» Problema a resolver
Retome o trecho abaixo sobre o art. 50 da Lei 10.931/04 e dê continuidade a ele a partir da última frase, mantendo o tom técnico.

» Trecho extraído
A simples leitura do dispositivo nos permite perceber, sem maior esforço, que ele se inspirou na pioneira regra do art. 67 da Lei do Inquilinato, ao disciplinar os procedimentos a serem adotados na ação de consignação de aluguéis e acessórios da locação.

Ali, pela primeira vez, autorizou-se o locador-credor a levantar a parte incontroversa do depósito, prosseguindo o feito quanto à controvertida, cabendo ao autor continuar a fazer os depósitos dos aluguéis vincendos, até decisão final de mérito.

Este sistema, já premonitoriamente comprometido com o princípio da efetividade, acabou sendo absorvido pelo Código de Processo Civil, ao tratar da ação consignatória.

Com as devidas adaptações, é o que se pretende agora, com o art. 50, que se aplica às ações judiciais que tenham por objeto obrigação decorrente de empréstimo, financiamento ou alienação imobiliários.

Exige-se, agora, que o autor-comprador discrimine na petição inicial, dentre as obrigações contratuais, aquelas que pretende controverter, quantificando o valor incontroverso, sob pena de inépcia, o que melhor seria dizer de indeferimento.

No que concerne ao valor incontroverso, terá que conti-nuar a ser pago no tempo e modo previstos no contrato.

A suspensão da exigibilidade do valor controvertido dependerá do depósito do montante correspondente, que ficará sujeito a remuneração e atualização nas mesmas condições previstas no contrato.

Neste particular, a Lei 10.931/04 avançou mais que o Código de Processo Civil e a legislação inquilinária, já que, encerrado o feito, a quantia depositada terá tido atualização e rendimento maior do que teria pelos índices aplicados aos depósitos judiciais, sem falar que a própria instituição financeira credora pode vir a receber a parte controvertida.

A grande dúvida, quanto ao bom funcionamento do sistema, está na regra inserida no § 4º do artigo 50, que permite ao juiz dispensar o depósito de que trata o § 2º em caso de relevante razão de direito e risco de dano irreparável ao autor, por decisão fundamentada, na qual serão detalhadas as razões jurídicas e fáticas da ilegitimidade da cobrança no caso concreto.
Trata-se de evidente cláusula aberta, que desafia o prudente arbítrio do julgador e que deve ser “fechada” diante do caso concreto, sem se perder de vista os objetivos saneadores da lei.

Será preciso ter cautela para impedir aventuras judiciais, propostas por adquirentes inadimplentes, e que não se enquadram nos parâmetros da boa-fé objetiva.

O depósito pretendido deve ter um mínimo de razoabilidade, traduzindo a real intenção do autor de cumprir o contrato, na medida do possível.

A justa e necessária proteção da parte mais vulnerável na relação contratual não se confunde com paternalismo, capaz de conduzir a um clima de perigosa insegurança jurídica.

O grande desafio que se põe diante do julgador é o de aplicar os novos paradigmas, especialmente o da função social do contrato, mas sem destruir os valores do passado, e, entre eles, o da sua força obrigatória.

Ainda mais por que não se pode olvidar que, nesses casos, o adquirente conserva a posse do imóvel, o que traduz significativo valor econômico.

Dados de rastreamento de correspondência de pontos

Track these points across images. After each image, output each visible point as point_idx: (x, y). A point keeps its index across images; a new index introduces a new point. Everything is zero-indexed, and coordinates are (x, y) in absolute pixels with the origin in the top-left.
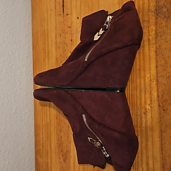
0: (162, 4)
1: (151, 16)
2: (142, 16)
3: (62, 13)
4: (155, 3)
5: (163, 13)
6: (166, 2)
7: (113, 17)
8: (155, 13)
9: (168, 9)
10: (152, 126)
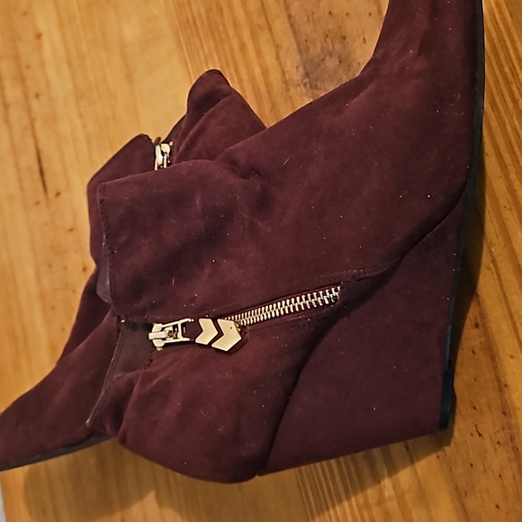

» Resposta ao problema
Merece elogios o que dispõe o § 5º, que impede a suspensão da liminar da exigibilidade da obrigação principal sob a alegação de compensação com valores pagos a maior, sem o valor integral desta.

Assim se impede que o autor nada pague ou deposite durante o curso da lide, sob a simples alegação que já pagou, anteriormente, mais do que seria o devido, o que, aliás, era bastante comum, sob o império do regime anterior.

O dispositivo se impõe, até porque só se admite a compensação quando se trata de prestações recíprocas, líquidas e exigíveis, o que não seria a hipótese.

Como se vê, as regras salutares dos artigos 49 e 50 da Lei 10.931/04 não colidem, nem de leve, com os princípios constitucionais e, muito menos, com os paradigmas da função social e da boa-fé.

O fortalecimento necessário da teoria revisionista do contrato exige prudência do julgador para evitar o aproveitamento dos que buscam o Judiciário com objetivo de obter vantagem exagerada ou indevida.

Pena é que a construção pretoriana tenha se mostrado ainda vacilante na aplicação das regras dos artigos 49 e 50.

A simples afirmação de que os valores cobrados pelo credor desrespeitam o contrato não é suficiente para caracterizar a necessidade de suspensão da execução, ainda mais quando a inadimplência já é antiga.

No que tange ao depósito judicial do valor que o mutuário considera devido, a jurisprudência mais respeitável, com o objetivo de impedir abusos atentatórios à função teleológica do § 2º, tem exigido que ele seja em patamar razoável.

Também é preciso que se exija do autor a perfeita discriminação da parte que pretende controverter, e da que considera incontroversa, até para que se assegure ao réu o exercício pleno do direito de defesa.

Estamos convencidos de que o depósito em valor razoável e capaz de demonstrar o interesse do mutuário em adimplir a obrigação assumida com o mutuante, constitui exigência necessária para a suspensão da execução e da inscrição no cadastro de inadimplentes.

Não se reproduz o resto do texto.